Exercise description:
Find all lines in the records that include the word "coffee", and copy them out.

Source records:

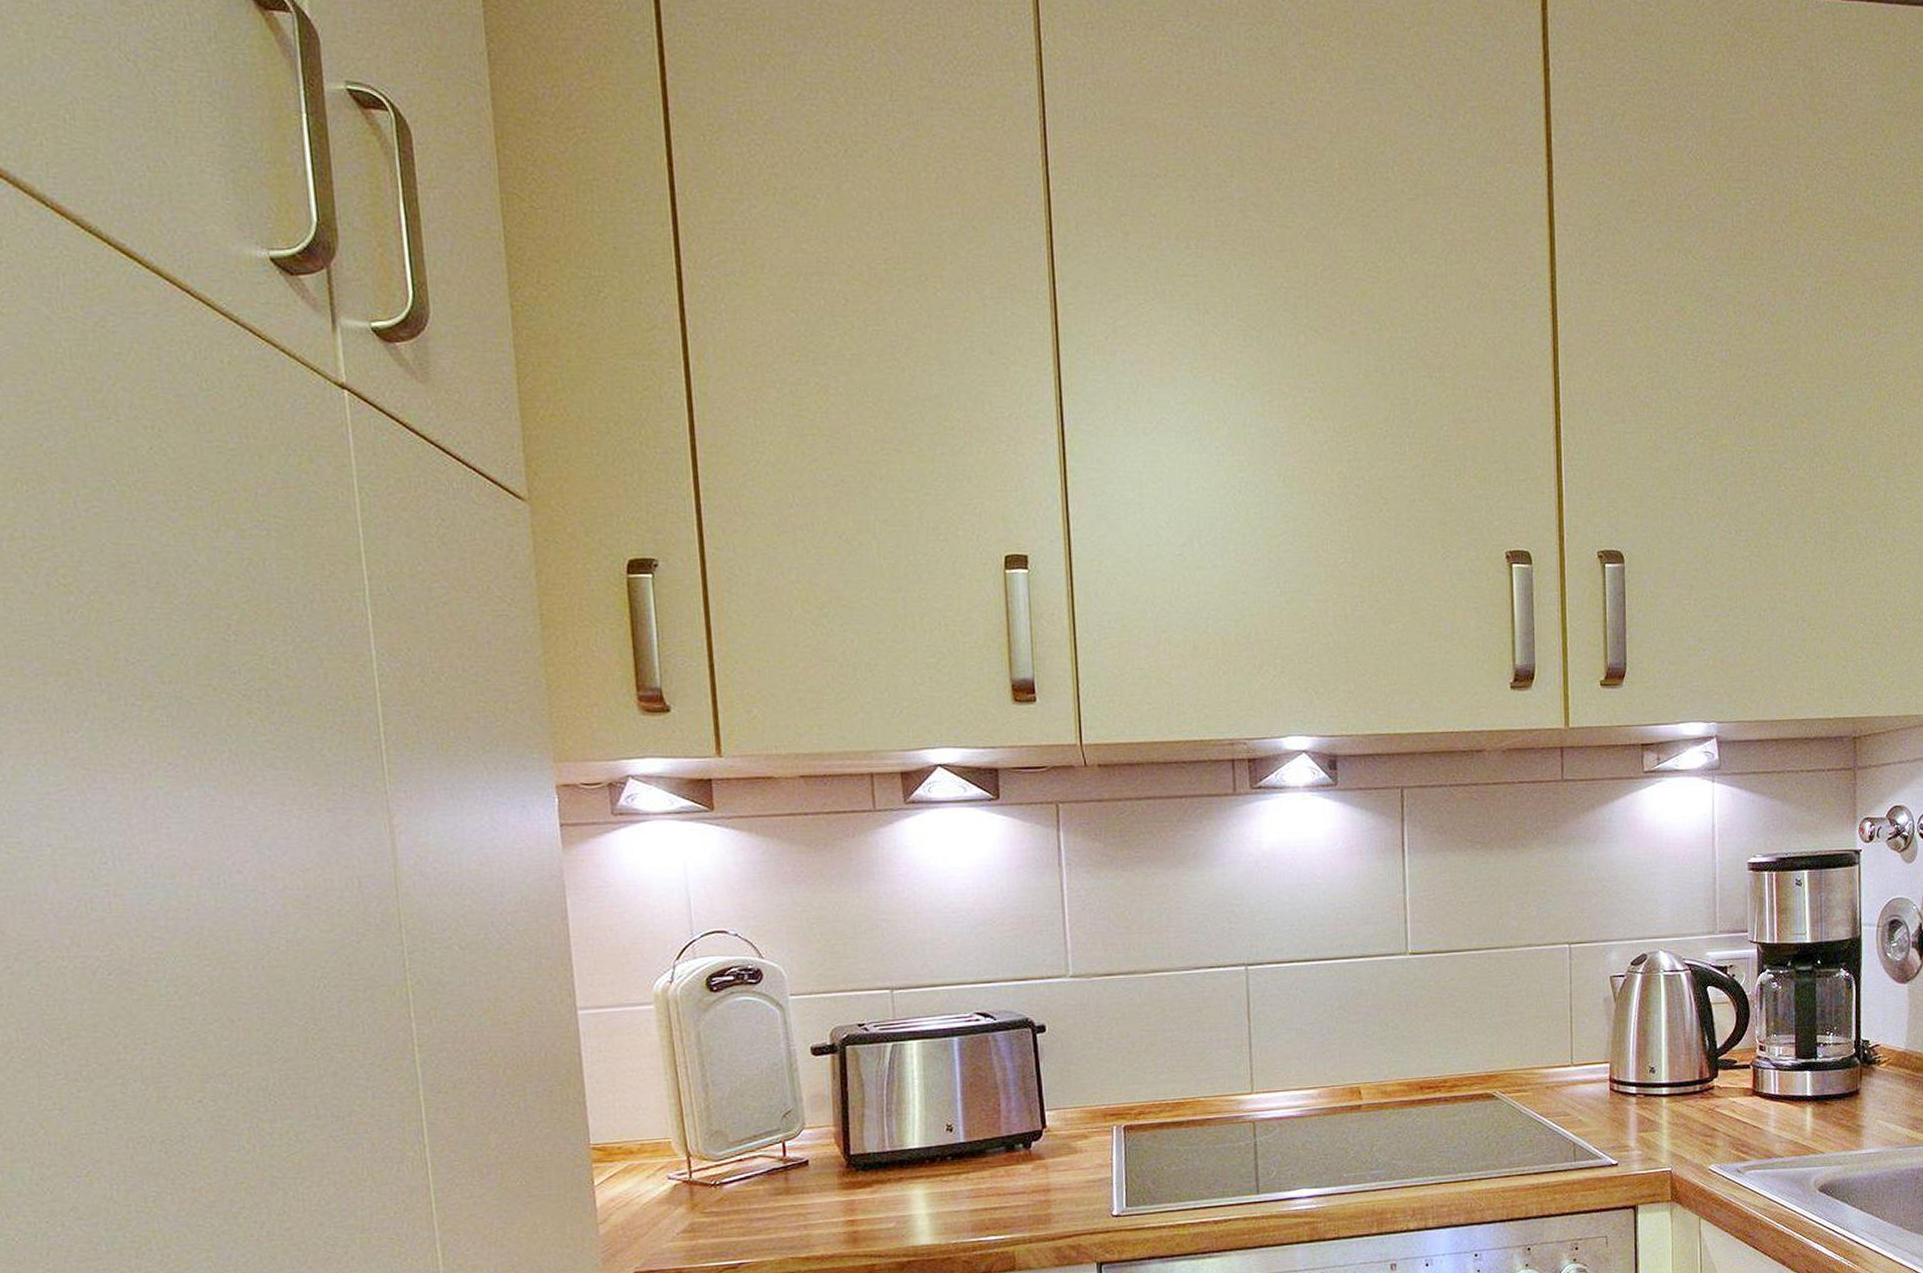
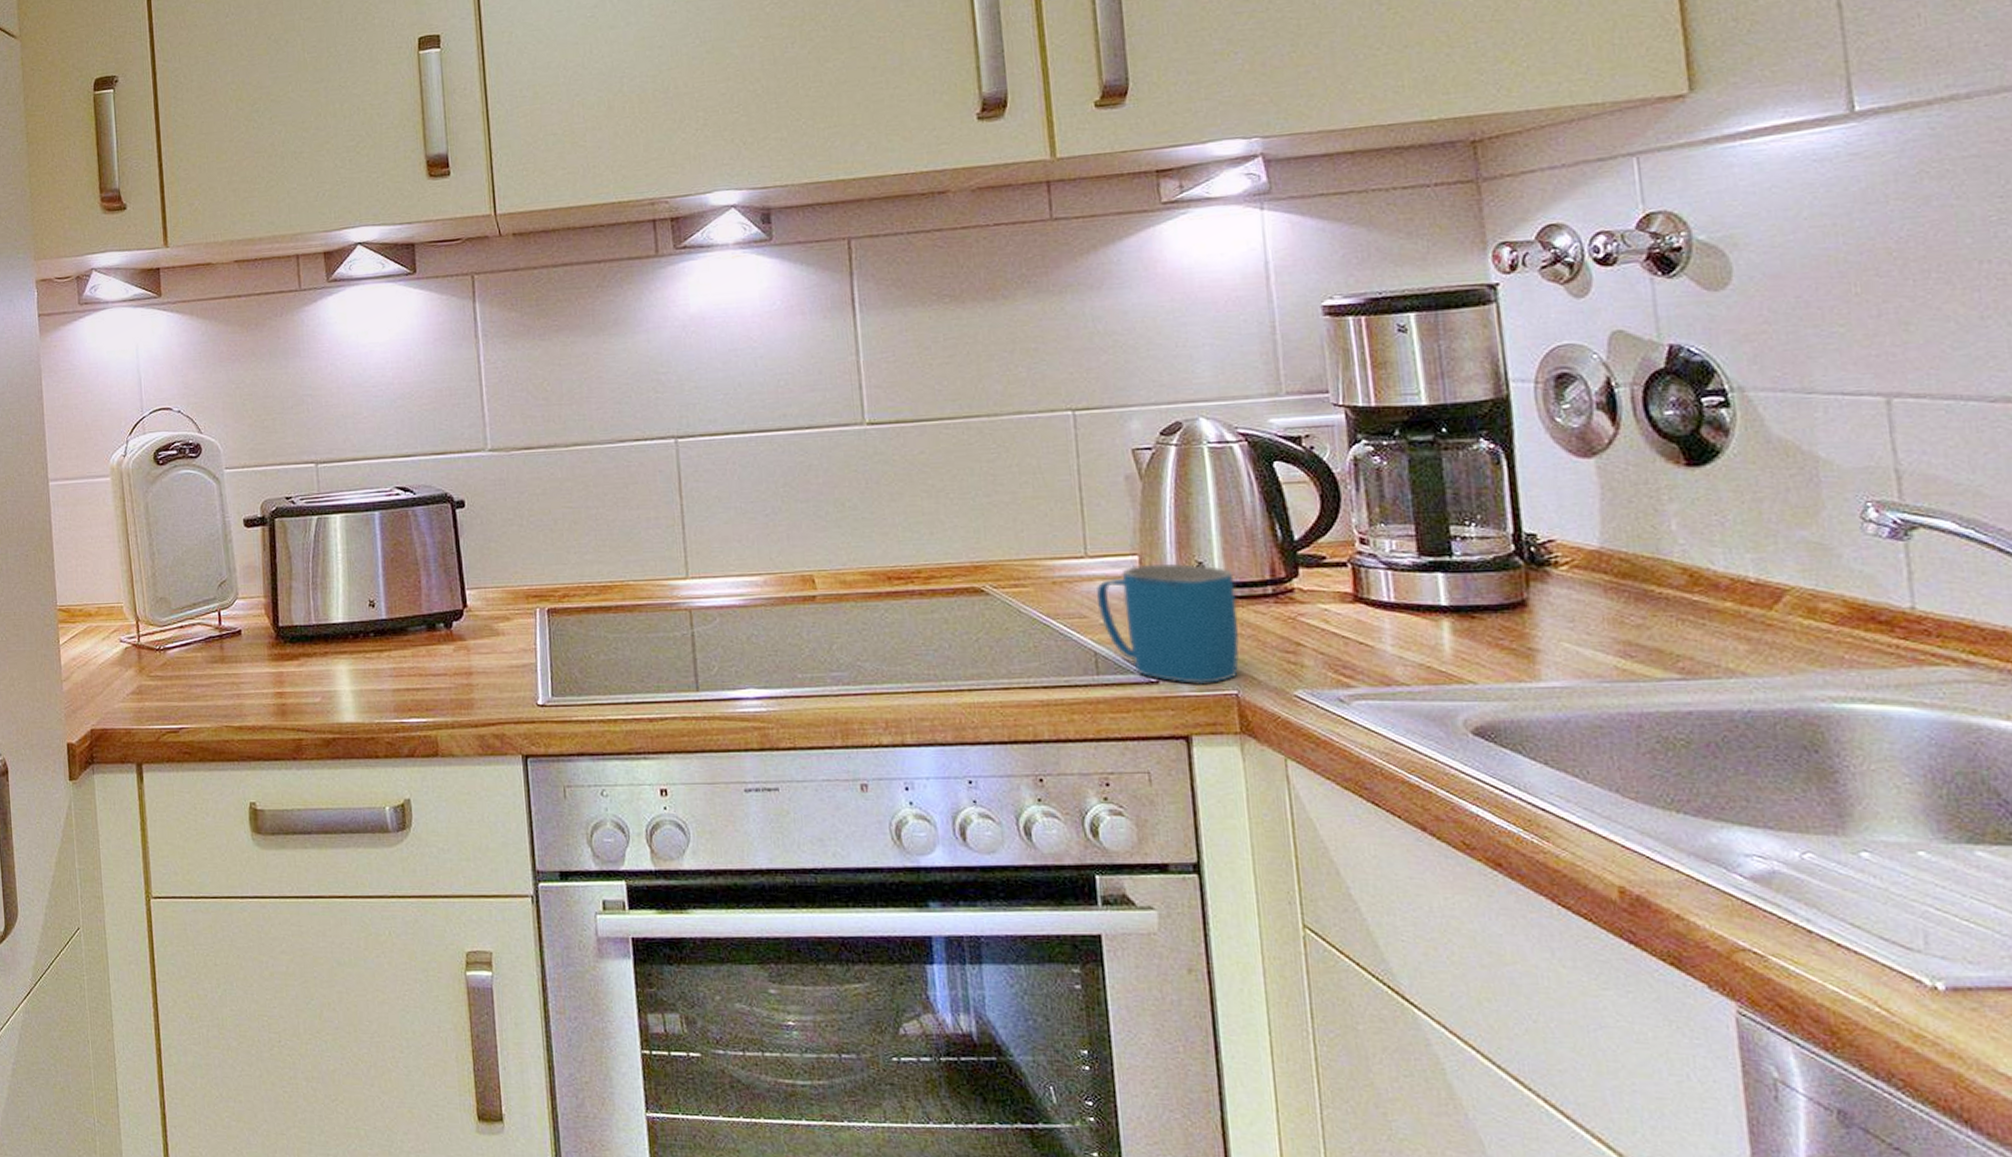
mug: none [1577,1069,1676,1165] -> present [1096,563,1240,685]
* * *
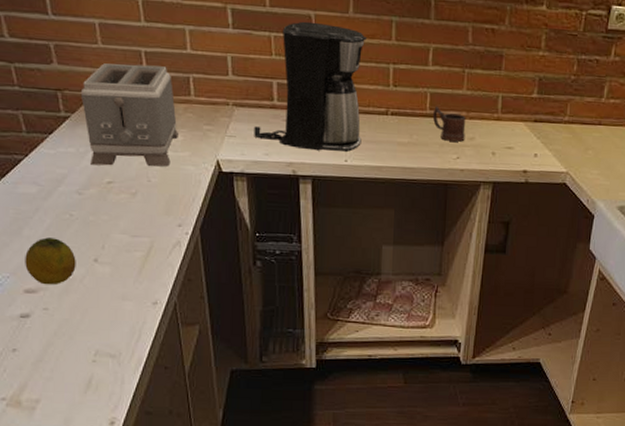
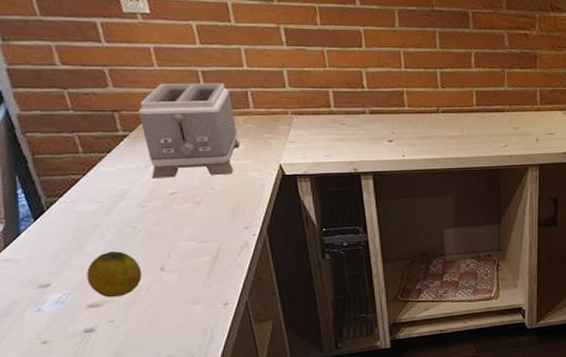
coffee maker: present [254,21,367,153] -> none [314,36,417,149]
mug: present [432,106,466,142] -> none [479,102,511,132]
==
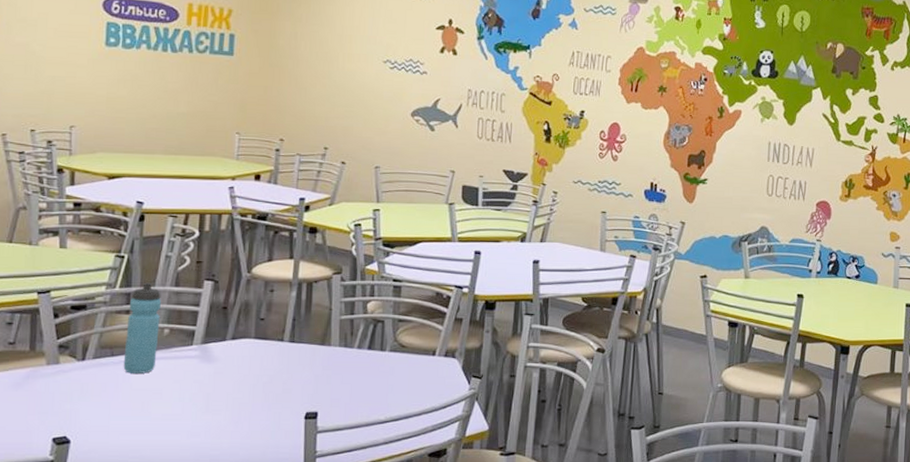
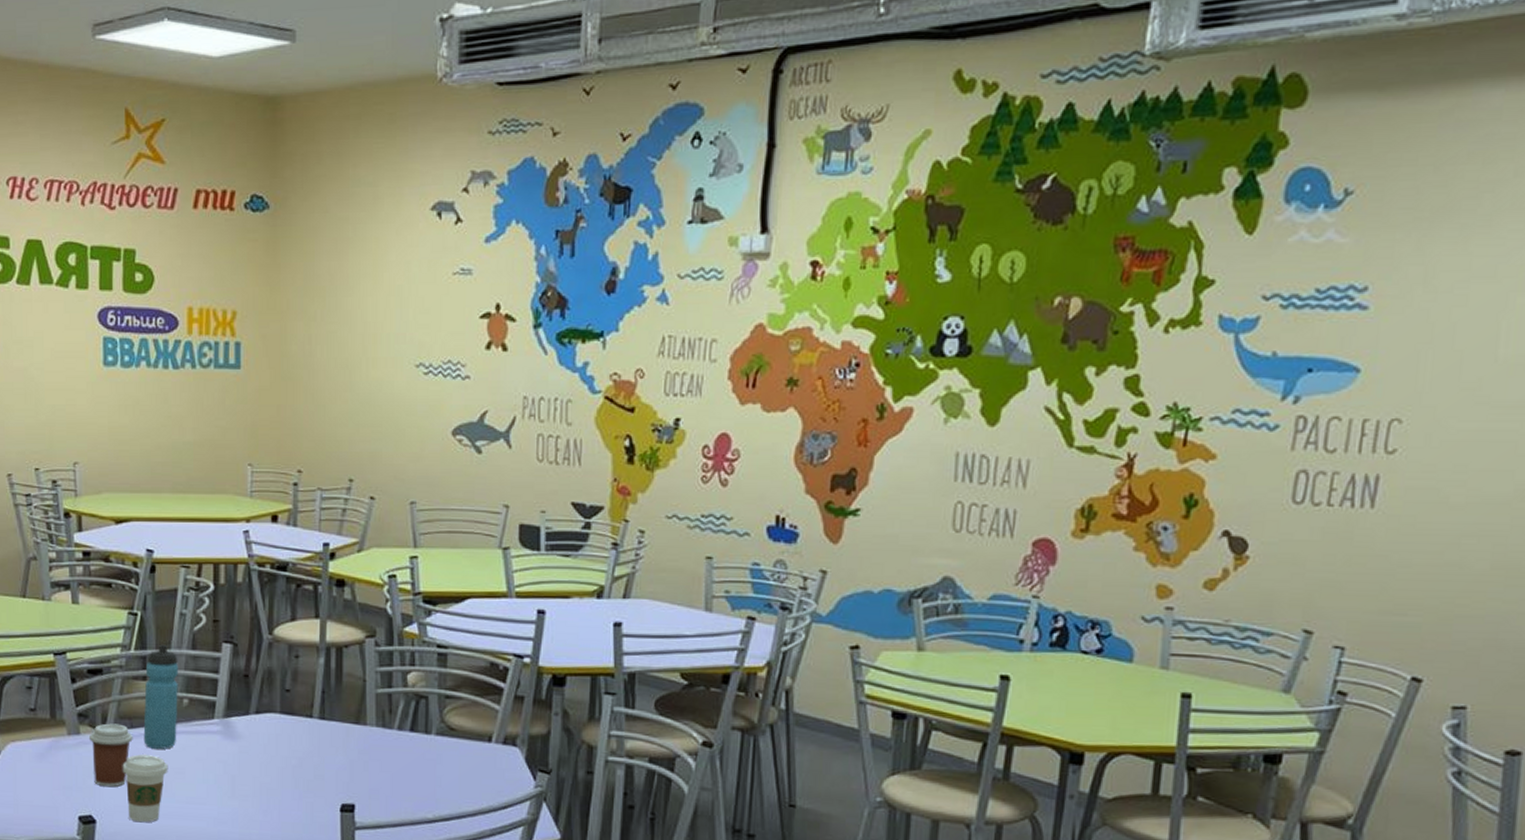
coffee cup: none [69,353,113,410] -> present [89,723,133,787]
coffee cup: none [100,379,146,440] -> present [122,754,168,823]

Result:
coffee maker: present [254,21,367,153] -> none [314,36,417,149]
coffee cup: none [69,353,113,410] -> present [89,723,133,787]
coffee cup: none [100,379,146,440] -> present [122,754,168,823]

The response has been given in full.